Each language (or otherwise parallel part) of parallel corpora is encoded separately. The alignment between different languages is marked by using the value for the id attribute of the aligned structures. It is now preferable to use the separate alignment structure link marking alignment units that may span several sentences, for example. It is possible to add the alignment id attribute to paragraphs or sentences, as in a number of existing corpora, but using link enables better compatibility with Språkbanken’s Korp.

CWB allows one-to-one, one-to-many, many-to-one, many-to-many and crossing alignments, but the alignment regions must be contiguous.

It is also possible to use alignments specified separately either as correspondences of aligned regions by token positions in the corpus or as alignment beads referring to the attributes of aligned structures. [TODO: Add examples]

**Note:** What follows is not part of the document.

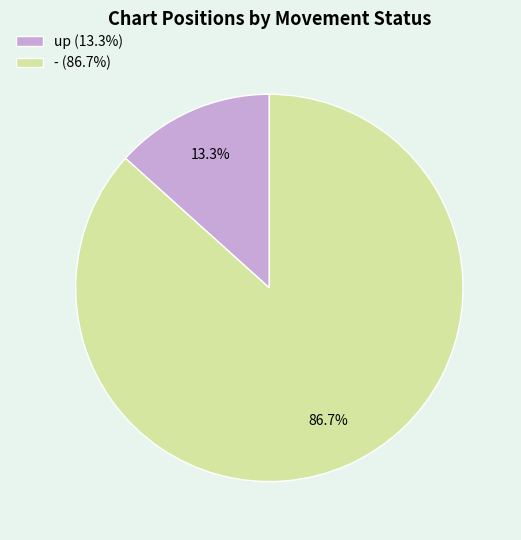

Which has a higher value, up (13.3%) or - (86.7%)?

- (86.7%)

[TODO: Add information about word alignment (optional).]

CWB limitations

Note the following technical limitations of the CWB, which affect the VRT files (Appendix B of the CWB Corpus Encoding Tutorial):

  • The maximum number of tokens in a corpus is 2,147,483,647 (231 – 1) tokens. However, in practice, it is better to keep the size of a (physical) corpus smaller, less than 500,000,000 tokens. Larger corpora should be split to subcorpora.
  • The maximum length of an attribute value is 4,095 bytes. Note that a character in the UTF-8 encoding may occupy more than one byte.
  • The maximum size of the lexicon for a positional or structural attribute (approximately the combined length of all the distinct values of the attribute) is 2,147,483,647 bytes.
  • The maximum length of a line in the VRT input is 65,536 bytes.
  • The maximum length of the name of an input file is 1,024 bytes.